---
title: Unique property constraint
---

Adorn a property with `[Unique]` to enforce that the **value of that property is unique** across every event of this type in the event store.

Chronicle discovers `[Unique]`-adorned properties automatically and registers the constraints with the Kernel when the client starts.

## Defining a unique property constraint

```csharp
[EventType]
public record ProjectCreated([Unique] string Name, string Description);
```

## Grouping constraints across event types

When multiple event types share the same constraint `name`, Chronicle groups them into a single constraint. A value introduced by any of the participating events is checked against all others:

```csharp
[EventType]
public record UserRegistered([Unique(name: "UniqueEmail")] string Email, string DisplayName);

[EventType]
public record UserEmailChanged([Unique(name: "UniqueEmail")] string NewEmail);
```

Both events now participate in the same `UniqueEmail` constraint, so neither `UserRegistered` nor `UserEmailChanged` can introduce an email address that already exists.

## Violation message

The `message` parameter is optional. Chronicle produces a default violation message when one is not supplied:

```csharp
[EventType]
public record ProjectCreated([Unique(message: "A project with this name already exists.")] string Name, string Description);
```

## Releasing a constraint

Apply `[RemoveConstraint]` to the event type that signals a domain object has been removed. When this event is appended, Chronicle releases the named constraint and its previously held values can be claimed again:

```csharp
[EventType]
[RemoveConstraint("UniqueEmail")]
public record UserRemoved(UserId UserId);
```

The constraint name must exactly match the name used in the `[Unique]` attribute that established it.
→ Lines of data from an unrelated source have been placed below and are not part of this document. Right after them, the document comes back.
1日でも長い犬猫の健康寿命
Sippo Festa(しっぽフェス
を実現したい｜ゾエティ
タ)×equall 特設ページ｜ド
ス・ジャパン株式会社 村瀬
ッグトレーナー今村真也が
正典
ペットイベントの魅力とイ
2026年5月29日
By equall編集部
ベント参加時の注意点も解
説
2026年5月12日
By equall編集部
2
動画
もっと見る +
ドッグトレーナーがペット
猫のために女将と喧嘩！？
An event type can release more than one constraint by stacking multiple attributes:

```csharp
[EventType]
[RemoveConstraint("UniqueEmail")]
[RemoveConstraint("UniqueUsername")]
public record UserRemoved(UserId UserId);
```

## How constraints are enforced

The Chronicle Kernel reads the `[Unique]` and `[RemoveConstraint]` attributes when the client connects and creates the indexes it needs. Every subsequent append is checked against those indexes server-side, so no constraint logic runs in client code.